## To-do item
Reproduce each of the lines below word for word, keeping their order and line breaks.

## Information supplied
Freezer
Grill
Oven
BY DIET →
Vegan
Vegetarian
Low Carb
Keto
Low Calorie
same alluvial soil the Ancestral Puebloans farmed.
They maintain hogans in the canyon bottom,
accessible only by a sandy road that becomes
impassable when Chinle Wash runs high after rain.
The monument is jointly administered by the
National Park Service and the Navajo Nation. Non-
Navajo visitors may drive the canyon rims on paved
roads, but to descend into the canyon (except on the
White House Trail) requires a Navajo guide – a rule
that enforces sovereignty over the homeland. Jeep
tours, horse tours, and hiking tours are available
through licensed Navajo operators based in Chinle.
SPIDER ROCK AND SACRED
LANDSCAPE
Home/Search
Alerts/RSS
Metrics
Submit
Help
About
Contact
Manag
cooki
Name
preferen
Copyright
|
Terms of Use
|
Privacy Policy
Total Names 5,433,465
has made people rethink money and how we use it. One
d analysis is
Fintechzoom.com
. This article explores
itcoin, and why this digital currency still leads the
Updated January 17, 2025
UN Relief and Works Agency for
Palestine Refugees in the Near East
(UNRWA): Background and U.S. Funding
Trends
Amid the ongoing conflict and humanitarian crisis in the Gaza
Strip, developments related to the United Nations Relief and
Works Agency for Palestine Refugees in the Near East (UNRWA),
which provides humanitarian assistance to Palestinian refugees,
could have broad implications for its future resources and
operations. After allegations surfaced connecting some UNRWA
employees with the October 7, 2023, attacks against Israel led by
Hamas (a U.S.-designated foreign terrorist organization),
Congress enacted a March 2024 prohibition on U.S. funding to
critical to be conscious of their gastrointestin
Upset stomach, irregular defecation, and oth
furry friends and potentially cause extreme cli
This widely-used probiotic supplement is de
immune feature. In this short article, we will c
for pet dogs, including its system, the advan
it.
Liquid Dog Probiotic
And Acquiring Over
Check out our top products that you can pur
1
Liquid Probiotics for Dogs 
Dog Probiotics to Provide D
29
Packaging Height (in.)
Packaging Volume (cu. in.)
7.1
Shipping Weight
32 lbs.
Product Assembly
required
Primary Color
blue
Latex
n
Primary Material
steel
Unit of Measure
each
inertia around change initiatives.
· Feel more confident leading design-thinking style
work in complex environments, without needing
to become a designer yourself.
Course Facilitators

## Result of this exercise
Freezer
Grill
Oven
BY DIET →
Vegan
Vegetarian
Low Carb
Keto
Low Calorie
same alluvial soil the Ancestral Puebloans farmed.
They maintain hogans in the canyon bottom,
accessible only by a sandy road that becomes
impassable when Chinle Wash runs high after rain.
The monument is jointly administered by the
National Park Service and the Navajo Nation. Non-
Navajo visitors may drive the canyon rims on paved
roads, but to descend into the canyon (except on the
White House Trail) requires a Navajo guide – a rule
that enforces sovereignty over the homeland. Jeep
tours, horse tours, and hiking tours are available
through licensed Navajo operators based in Chinle.
SPIDER ROCK AND SACRED
LANDSCAPE
Home/Search
Alerts/RSS
Metrics
Submit
Help
About
Contact
Manag
cooki
Name
preferen
Copyright
|
Terms of Use
|
Privacy Policy
Total Names 5,433,465
has made people rethink money and how we use it. One
d analysis is
Fintechzoom.com
. This article explores
itcoin, and why this digital currency still leads the
Updated January 17, 2025
UN Relief and Works Agency for
Palestine Refugees in the Near East
(UNRWA): Background and U.S. Funding
Trends
Amid the ongoing conflict and humanitarian crisis in the Gaza
Strip, developments related to the United Nations Relief and
Works Agency for Palestine Refugees in the Near East (UNRWA),
which provides humanitarian assistance to Palestinian refugees,
could have broad implications for its future resources and
operations. After allegations surfaced connecting some UNRWA
employees with the October 7, 2023, attacks against Israel led by
Hamas (a U.S.-designated foreign terrorist organization),
Congress enacted a March 2024 prohibition on U.S. funding to
critical to be conscious of their gastrointestin
Upset stomach, irregular defecation, and oth
furry friends and potentially cause extreme cli
This widely-used probiotic supplement is de
immune feature. In this short article, we will c
for pet dogs, including its system, the advan
it.
Liquid Dog Probiotic
And Acquiring Over
Check out our top products that you can pur
1
Liquid Probiotics for Dogs 
Dog Probiotics to Provide D
29
Packaging Height (in.)
Packaging Volume (cu. in.)
7.1
Shipping Weight
32 lbs.
Product Assembly
required
Primary Color
blue
Latex
n
Primary Material
steel
Unit of Measure
each
inertia around change initiatives.
· Feel more confident leading design-thinking style
work in complex environments, without needing
to become a designer yourself.
Course Facilitators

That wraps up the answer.